The news link was floating on my Google homepage when I signed on to do my Rosetta Stone drills for the day. It was March 11, 2011 and I hadn’t thought when I woke up that day — a 17-year-old homeschooler in a small town who had never travelled alone — that I would remember that date for the rest of my life.

The Japanese do.

The day a 9.1 earthquake triggered a 132′ tsunami that wiped out much of the Tohoku area, crippled Japan’s infrastructure, and led to nearly 20,000 casualties is often referred to as “3/11”.

I remember clicking the news link. I remember spending the rest of the day crying. How do you mourn for a people you’ve never met, can’t reach, couldn’t speak to if you tried?

Why do I want to mourn with them? Where did this love come from?

I’ve been in love with the Japanese people for over 15 years, so naturally I’ve been asked “why” a lot. For some reason, I’ve never started my answer here. I tell them about watching Japanese TV shows that my sister found, how we loved hearing the language, and how studying a language causes you learn about a culture, then about hearts and minds, and one thing led to another.

It’s all true, but that’s not why I’ve been trying to get to this country for half my life. A love like that wouldn’t have gotten me through teaching myself Japanese without ever going there; through going there 5 times without being able to stay. A love like that couldn’t have survived moving 12 times and quitting 6 jobs, being broke and displaced, lost and lonely. A love like that wouldn’t have outlasted disappointment, and depression, and a pandemic, and getting older.

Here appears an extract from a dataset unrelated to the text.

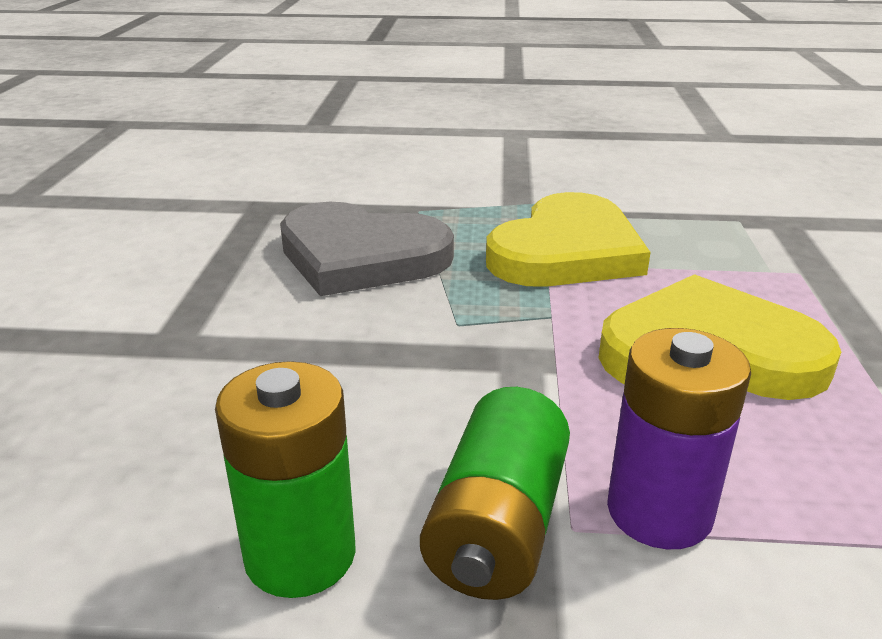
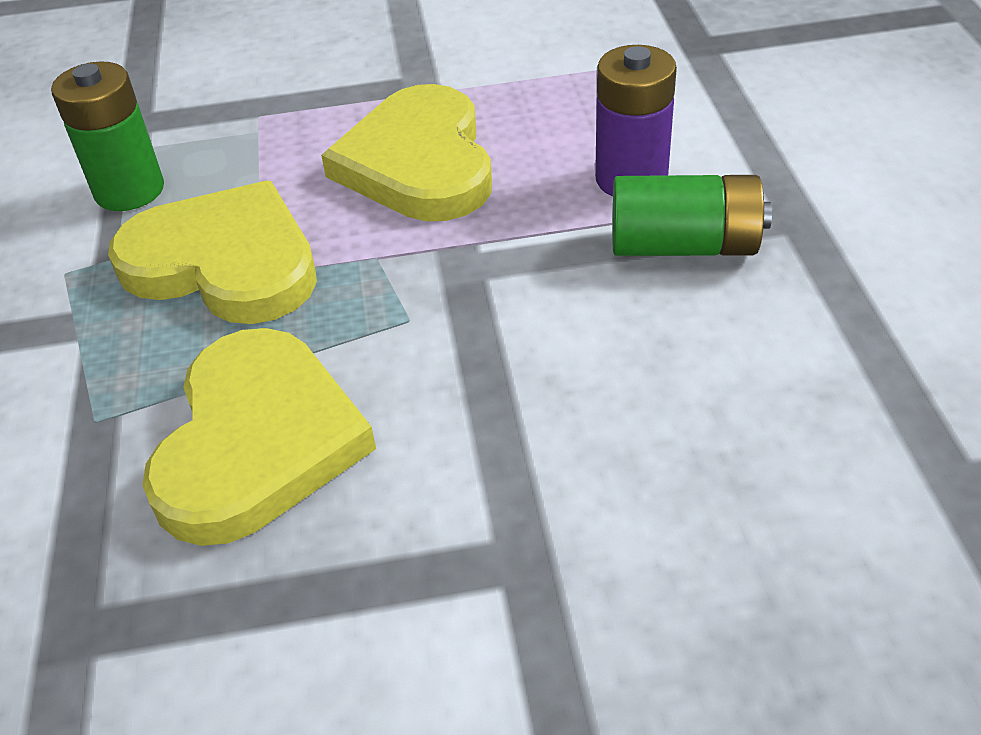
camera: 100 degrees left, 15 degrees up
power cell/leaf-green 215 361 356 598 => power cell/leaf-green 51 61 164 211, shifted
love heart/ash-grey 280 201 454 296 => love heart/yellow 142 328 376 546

A love like mine could never.

My answer to “Why Japan?” should begin with March 11, 2011, because that was the day I found out that my fondness for Japan had a deeper root, not in my heart, but in Someone else’s. The pain I felt that day was his. The love I have for them now is his.

It’s a steadfast, tenacious, uncompromising, irrevocable love.

Why Japan? Because he first loved them. Why did he place his love for them in me? That I can’t answer, but straight-shooting, I ain’t ever been real bothered about it. The next logical question on my mind, ever since I was crying with my sister on March 11, 2011 has been merely this:

What am I going to do about it?

I have some ideas. Probably really bad ones. Wanna come along?

One response to ““So, why Japan?””

  1. Yes.

    I wonder if March 11, 2011 was when I realized that the love you had for these people was contagious.

    So, yes. I’m here for it. Praying all the way. イエスに信じてそうして頑張れ!